BEGIN RECORDS PROVIDED

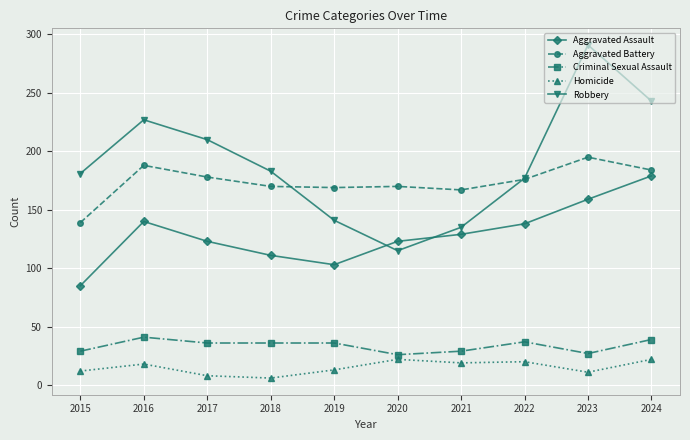

What is the difference between the Criminal Sexual Assault values at 2021 and 2016?

12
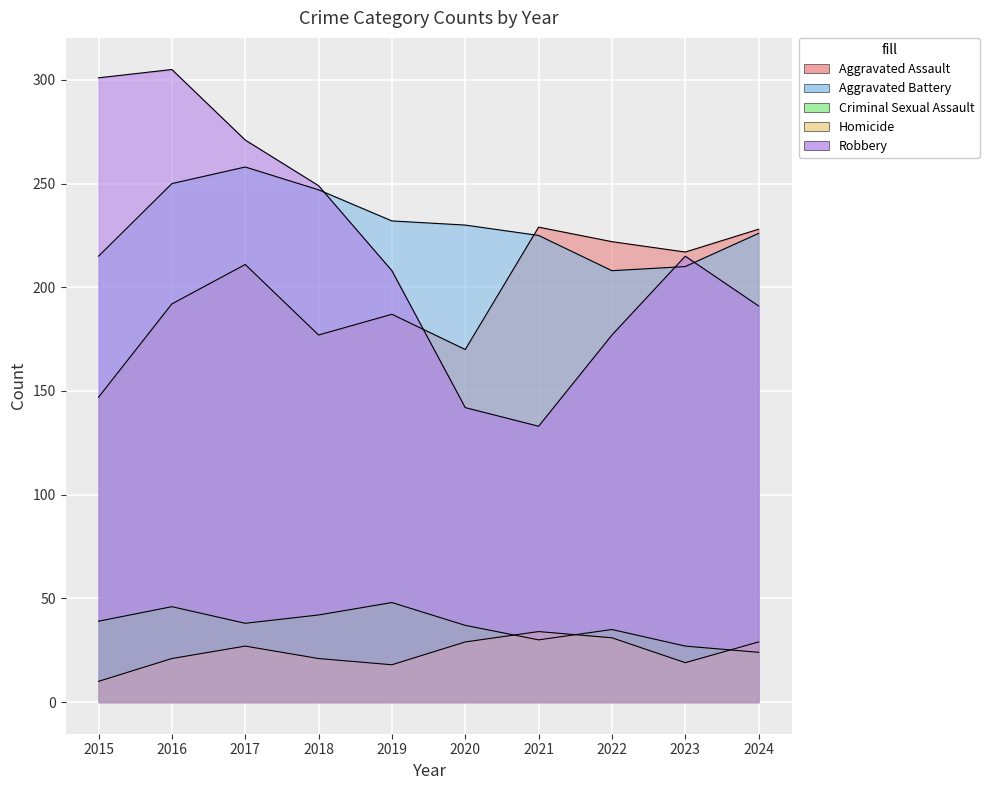

How many interior local peaks does the Homicide series have?

2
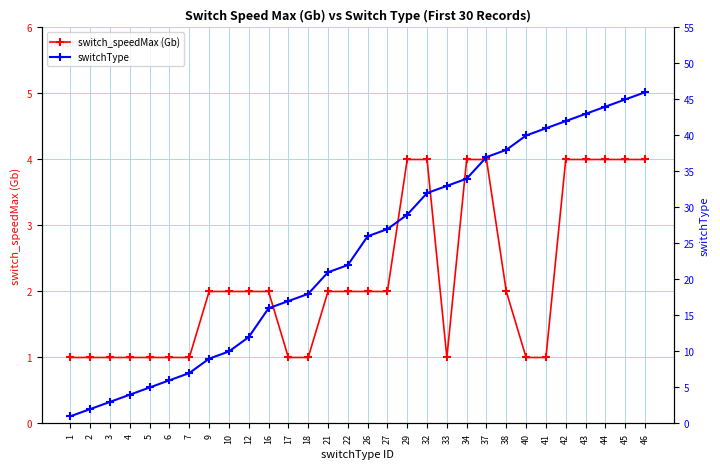

What is the value of the switch_speedMax (Gb) point at the 6th from the left?

1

END RECORDS PROVIDED

WORK TASK: Swap "series" for "line" in the material above and reproduce it with all else unchanged. Leave out the pictures.

THE COMPLETED TASK:
What is the difference between the Criminal Sexual Assault values at 2021 and 2016?

12

How many interior local peaks does the Homicide line have?

2

What is the value of the switch_speedMax (Gb) point at the 6th from the left?

1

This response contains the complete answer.